There are many terrible injustices in the world today. The largest ethnic group that’s been denied its own nation is the Kurds. And it’s the Turks, our allies in NATO, in bombing Serbia, who are denying the Kurds and repressing the Kurds in many of the same ways that Milosevic was repressing the Kosovar Albanians before this war started. The largest group of refugees in the world today, I read, is from Afghanistan. The United States cannot use military force to solve all the problems of terrible injustice in the world today, and I fear that our use of military force up to this point has only made things worse. I am, unfortunately, confident that increasing our military engagement in Yugoslavia will make it much worse, and, therefore, we need to find some other ways of resolving these injustices.
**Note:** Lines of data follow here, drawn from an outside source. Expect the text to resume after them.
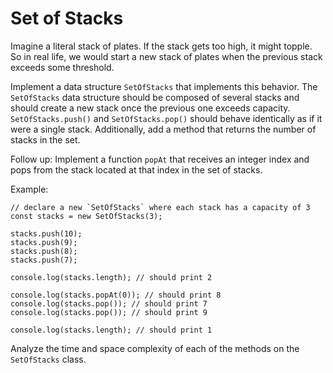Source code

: # Set of Stacks

Imagine a literal stack of plates. If the stack gets too high, it might topple. So in real life, we would start a new stack of plates when the previous stack exceeds some threshold.

Implement a data structure `SetOfStacks` that implements this behavior. The `SetOfStacks` data structure should be composed of several stacks and should create a new stack once the previous one exceeds capacity. `SetOfStacks.push()` and `SetOfStacks.pop()` should behave identically as if it were a single stack. Additionally, add a method that returns the number of stacks in the set.

Follow up: Implement a function `popAt` that receives an integer index and pops from the stack located at that index in the set of stacks.

Example:

    // declare a new `SetOfStacks` where each stack has a capacity of 3
    const stacks = new SetOfStacks(3);

    stacks.push(10);
    stacks.push(9);
    stacks.push(8);
    stacks.push(7);

    console.log(stacks.length); // should print 2

    console.log(stacks.popAt(0)); // should print 8
    console.log(stacks.pop()); // should print 7
    console.log(stacks.pop()); // should print 9

    console.log(stacks.length); // should print 1

Analyze the time and space complexity of each of the methods on the `SetOfStacks` class.
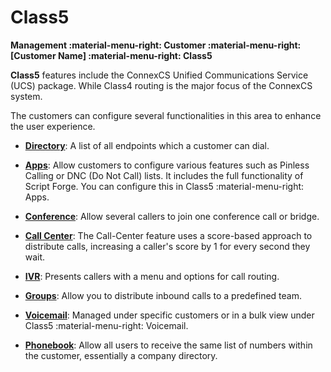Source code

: # Class5

**Management :material-menu-right: Customer :material-menu-right: [Customer Name] :material-menu-right: Class5**

**Class5** features include the ConnexCS Unified Communications Service (UCS) package. While Class4 routing is the major focus of the ConnexCS system.

The customers can configure several functionalities in this area to enhance the user experience.

+ [**Directory**](https://docs.connexcs.com/class5/phonebook/): A list of all endpoints which a customer can dial.

+ [**Apps**](/class5/apps/): Allow customers to configure various features such as Pinless Calling or DNC (Do Not Call) lists. It includes the full functionality of Script Forge.
You can configure this in Class5 :material-menu-right: Apps.

+ [**Conference**](/class5/creating-conference/): Allow several callers to join one conference call or bridge.

+ [**Call Center**](https://docs.connexcs.com/class5/call-center/): The Call-Center feature uses a score-based approach to distribute calls, increasing a caller's score by 1 for every second they wait.

+ [**IVR**](/class5/creating-ivr/): Presents callers with a menu and options for call routing.

+ [**Groups**](/class5/creating-group/): Allow you to distribute inbound calls to a predefined team.

+ [**Voicemail**](/class5/voicemail/): Managed under specific customers or in a bulk view under Class5 :material-menu-right: Voicemail.

+ [**Phonebook**](/class5/phonebook/): Allow all users to receive the same list of numbers within the customer, essentially a company directory.
<!--stackedit_data:
eyJoaXN0b3J5IjpbLTIwMjg5MjkxNjZdfQ==
-->
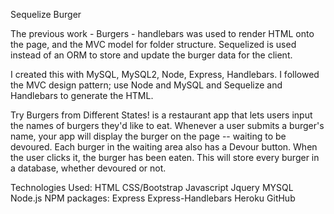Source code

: Sequelize Burger


The previous work - Burgers - handlebars was used to render HTML onto the page, and the MVC model for folder structure. Sequelized is used instead of an ORM to store and update the burger data for the client.

I created this with MySQL, MySQL2, Node, Express, Handlebars. I followed the MVC design pattern; use Node and MySQL and Sequelize and Handlebars to generate the HTML.

Try Burgers from Different States! is a restaurant app that lets users input the names of burgers they'd like to eat. Whenever a user submits a burger's name, your app will display the burger on the page -- waiting to be devoured. Each burger in the waiting area also has a Devour button. When the user clicks it, the burger has been eaten. This will store every burger in a database, whether devoured or not.

Technologies Used:
HTML
CSS/Bootstrap
Javascript
Jquery
MYSQL
Node.js
NPM packages:
Express
Express-Handlebars
Heroku
GitHub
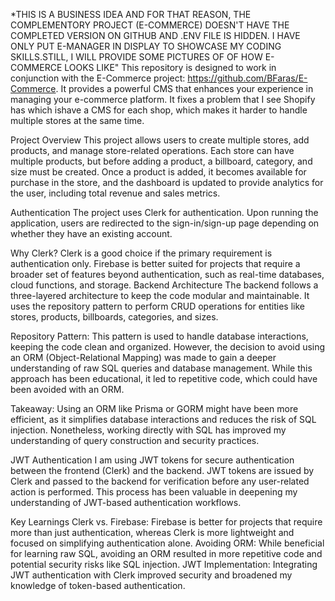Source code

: *THIS IS A BUSINESS IDEA AND FOR THAT REASON, THE COMPLEMENTORY PROJECT (E-COMMERCE) DOESN'T HAVE THE COMPLETED VERSION ON GITHUB AND .ENV FILE IS HIDDEN. 
I HAVE ONLY PUT E-MANAGER IN DISPLAY TO SHOWCASE MY CODING SKILLS.STILL, I WILL PROVIDE SOME PICTURES OF OF HOW E-COMMERCE LOOKS LIKE" 
This repository is designed to work in conjunction with the E-Commerce project: https://github.com/BFaras/E-Commerce. It provides a powerful CMS that enhances your experience in managing your e-commerce platform. It fixes a problem that I see Shopify has which ishave a CMS for each shop, which makes it harder to handle multiple stores at the same time.

Project Overview
This project allows users to create multiple stores, add products, and manage store-related operations. Each store can have multiple products, but before adding a product, a billboard, category, and size must be created. Once a product is added, it becomes available for purchase in the store, and the dashboard is updated to provide analytics for the user, including total revenue and sales metrics.

Authentication
The project uses Clerk for authentication. Upon running the application, users are redirected to the sign-in/sign-up page depending on whether they have an existing account.

Why Clerk?
Clerk is a good choice if the primary requirement is authentication only.
Firebase is better suited for projects that require a broader set of features beyond authentication, such as real-time databases, cloud functions, and storage.
Backend Architecture
The backend follows a three-layered architecture to keep the code modular and maintainable. It uses the repository pattern to perform CRUD operations for entities like stores, products, billboards, categories, and sizes.

Repository Pattern: This pattern is used to handle database interactions, keeping the code clean and organized. However, the decision to avoid using an ORM (Object-Relational Mapping) was made to gain a deeper understanding of raw SQL queries and database management. While this approach has been educational, it led to repetitive code, which could have been avoided with an ORM.

Takeaway: Using an ORM like Prisma or GORM might have been more efficient, as it simplifies database interactions and reduces the risk of SQL injection. Nonetheless, working directly with SQL has improved my understanding of query construction and security practices.

JWT Authentication
I am using JWT tokens for secure authentication between the frontend (Clerk) and the backend. JWT tokens are issued by Clerk and passed to the backend for verification before any user-related action is performed. This process has been valuable in deepening my understanding of JWT-based authentication workflows.

Key Learnings
Clerk vs. Firebase: Firebase is better for projects that require more than just authentication, whereas Clerk is more lightweight and focused on simplifying authentication alone.
Avoiding ORM: While beneficial for learning raw SQL, avoiding an ORM resulted in more repetitive code and potential security risks like SQL injection.
JWT Implementation: Integrating JWT authentication with Clerk improved security and broadened my knowledge of token-based authentication.
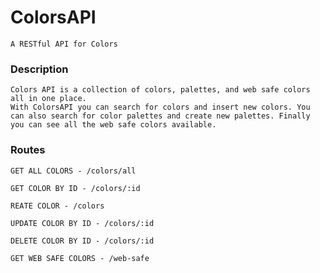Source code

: # ColorsAPI

    A RESTful API for Colors

### Description
    Colors API is a collection of colors, palettes, and web safe colors all in one place.
    With ColorsAPI you can search for colors and insert new colors. You can also search for color palettes and create new palettes. Finally you can see all the web safe colors available.

### Routes

    GET ALL COLORS - /colors/all

    GET COLOR BY ID - /colors/:id

    REATE COLOR - /colors

    UPDATE COLOR BY ID - /colors/:id

    DELETE COLOR BY ID - /colors/:id

    GET WEB SAFE COLORS - /web-safe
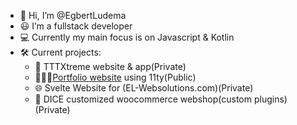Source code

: - 👋 Hi, I’m @EgbertLudema
- 😃 I’m a fullstack developer
- 💻 Currently my main focus is on Javascript & Kotlin
- 🛠️ Current projects:
  - 📱 TTTXtreme website & app(Private)
  - 🧑🏻‍💻[Portfolio website](https://github.com/EgbertLudema/EgbertLudema-portfolio) using 11ty(Public)
  - 🌐 Svelte Website for (EL-Websolutions.com)(Private)
  - 🎲 DICE customized woocommerce webshop(custom plugins)(Private)

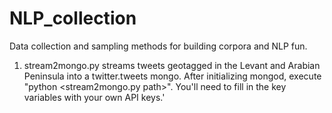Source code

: # NLP_collection
Data collection and sampling methods for building corpora and NLP fun.

1. stream2mongo.py streams tweets geotagged in the Levant and Arabian Peninsula into a twitter.tweets mongo. After initializing mongod, execute "python <stream2mongo.py path>". You'll need to fill in the key variables with your own API keys.'
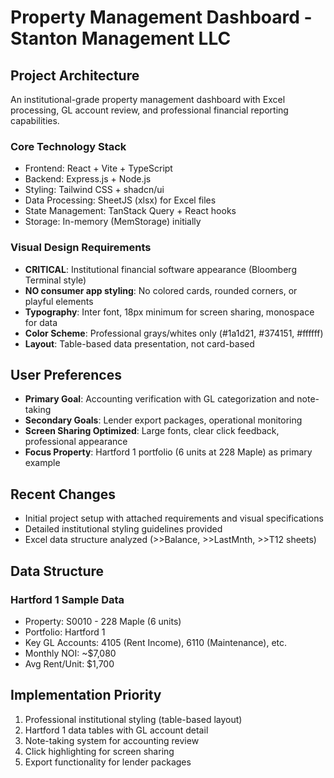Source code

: # Property Management Dashboard - Stanton Management LLC

## Project Architecture
An institutional-grade property management dashboard with Excel processing, GL account review, and professional financial reporting capabilities.

### Core Technology Stack
- Frontend: React + Vite + TypeScript
- Backend: Express.js + Node.js  
- Styling: Tailwind CSS + shadcn/ui
- Data Processing: SheetJS (xlsx) for Excel files
- State Management: TanStack Query + React hooks
- Storage: In-memory (MemStorage) initially

### Visual Design Requirements
- **CRITICAL**: Institutional financial software appearance (Bloomberg Terminal style)
- **NO consumer app styling**: No colored cards, rounded corners, or playful elements
- **Typography**: Inter font, 18px minimum for screen sharing, monospace for data
- **Color Scheme**: Professional grays/whites only (#1a1d21, #374151, #ffffff)
- **Layout**: Table-based data presentation, not card-based

## User Preferences
- **Primary Goal**: Accounting verification with GL categorization and note-taking
- **Secondary Goals**: Lender export packages, operational monitoring
- **Screen Sharing Optimized**: Large fonts, clear click feedback, professional appearance
- **Focus Property**: Hartford 1 portfolio (6 units at 228 Maple) as primary example

## Recent Changes
- Initial project setup with attached requirements and visual specifications
- Detailed institutional styling guidelines provided
- Excel data structure analyzed (>>Balance, >>LastMnth, >>T12 sheets)

## Data Structure
### Hartford 1 Sample Data
- Property: S0010 - 228 Maple (6 units)
- Portfolio: Hartford 1
- Key GL Accounts: 4105 (Rent Income), 6110 (Maintenance), etc.
- Monthly NOI: ~$7,080
- Avg Rent/Unit: $1,700

## Implementation Priority
1. Professional institutional styling (table-based layout)
2. Hartford 1 data tables with GL account detail
3. Note-taking system for accounting review
4. Click highlighting for screen sharing
5. Export functionality for lender packages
MEYERSON: The foreign policy of the Clinton administration has been marked by contradictory tendencies. On the one hand, they do a totally dumb-ass, gratuitously alienating, strategically questionable move like expanding NATO eastward, which only makes the Russians more insecure without making Europe more secure. On the other hand, there have been interventions for which the word humanitarianactually fits. Haiti is one.Do I wish that Europe had the sort of wherewithal, both militarily, spiritually and whatever, to have intervened on its own against Milosevic? I do. But that said, this isn’t a unilateral intervention. It’s backed by German Greens, French leftists, French Gaullists — who hate America more than French leftists do — and a lot of other forces which aren’t particularly interested in expanding the American empire. It is an imbalanced coalition, but it is a coalition. I would like it if the U.N. were a more effective body for intervening when necessary. But sometimes it’s not. When Vietnam invaded Cambodia and got rid of Pol Pot, you couldn’t do that through the U.N., because China would be able to veto any such move. Preferably, you go through the U.N., but it shouldn’t be a prescription for paralysis if that doesn’t work out.
MIJOJLIC: One thing that saddens me, Bekim, is that I see you being very militant, taking the position that lets us go into this no matter what the cost and then see what the settlement is. My position is, let’s not go there — that militant way — and let’s not kill so many people. Let’s first sit down and talk. Let’s do that before too many people are killed. HASANI: My contention is that sometimes you have to use force to stop force. Hitler was stopped by a war, after all. LAWSON: Well, I agree that you have to use force, but you can use — you can use creative, nonviolent force to stop force too. And, above all, you cannot overcome evil with more evil. You must stop evil by somehow trying to build the good larger and stopping it in that fashion.